What you should do:
Scan the material for the word "distance" and copy each line where it occurs.

Exercise inputs:

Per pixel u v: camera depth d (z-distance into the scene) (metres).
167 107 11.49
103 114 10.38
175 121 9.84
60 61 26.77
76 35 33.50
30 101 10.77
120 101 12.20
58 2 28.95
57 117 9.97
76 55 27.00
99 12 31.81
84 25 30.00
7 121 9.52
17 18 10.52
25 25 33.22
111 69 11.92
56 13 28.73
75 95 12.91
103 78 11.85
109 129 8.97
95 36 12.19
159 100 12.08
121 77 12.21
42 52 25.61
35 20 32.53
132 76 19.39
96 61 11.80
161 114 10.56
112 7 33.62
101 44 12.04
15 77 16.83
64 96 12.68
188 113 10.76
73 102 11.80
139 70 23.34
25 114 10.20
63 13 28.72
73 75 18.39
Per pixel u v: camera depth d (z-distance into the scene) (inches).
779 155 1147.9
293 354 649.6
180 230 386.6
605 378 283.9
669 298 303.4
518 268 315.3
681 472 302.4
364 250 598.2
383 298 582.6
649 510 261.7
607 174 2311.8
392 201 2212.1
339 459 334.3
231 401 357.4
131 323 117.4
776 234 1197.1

==

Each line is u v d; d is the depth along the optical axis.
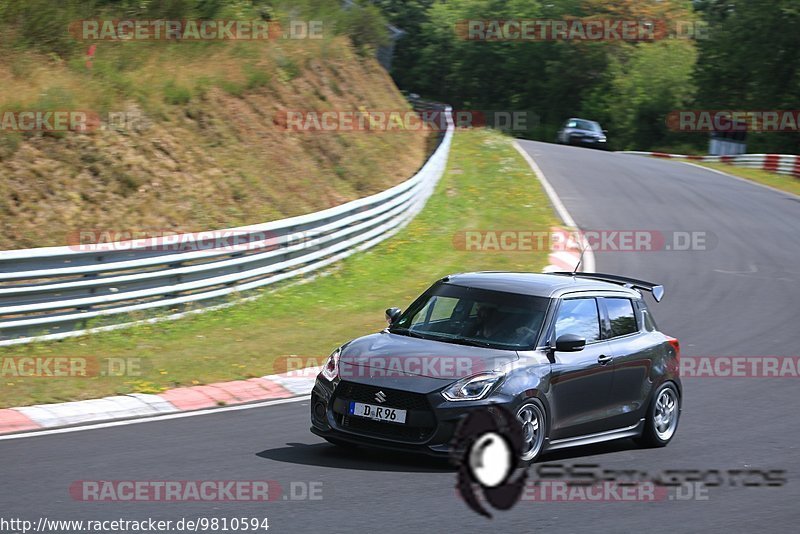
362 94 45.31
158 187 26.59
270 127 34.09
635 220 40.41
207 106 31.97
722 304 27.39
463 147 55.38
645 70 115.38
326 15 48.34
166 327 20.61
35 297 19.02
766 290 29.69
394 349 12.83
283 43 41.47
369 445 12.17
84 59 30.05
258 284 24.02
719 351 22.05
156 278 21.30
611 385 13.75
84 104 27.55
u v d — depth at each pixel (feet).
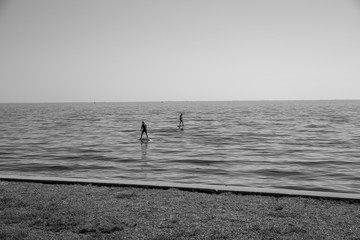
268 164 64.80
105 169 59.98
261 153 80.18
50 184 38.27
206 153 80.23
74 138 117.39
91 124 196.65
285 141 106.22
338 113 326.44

---

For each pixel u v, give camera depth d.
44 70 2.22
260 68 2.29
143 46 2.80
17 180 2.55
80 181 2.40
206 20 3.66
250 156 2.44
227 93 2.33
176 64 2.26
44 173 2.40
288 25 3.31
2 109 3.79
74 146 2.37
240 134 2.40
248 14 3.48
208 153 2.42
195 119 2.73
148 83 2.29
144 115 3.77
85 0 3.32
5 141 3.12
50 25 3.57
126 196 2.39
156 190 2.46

Exercise output:
Per pixel u v: camera depth d (z-distance into the scene) (metres).
Per pixel u v: camera depth d (z-distance into the scene) (inches).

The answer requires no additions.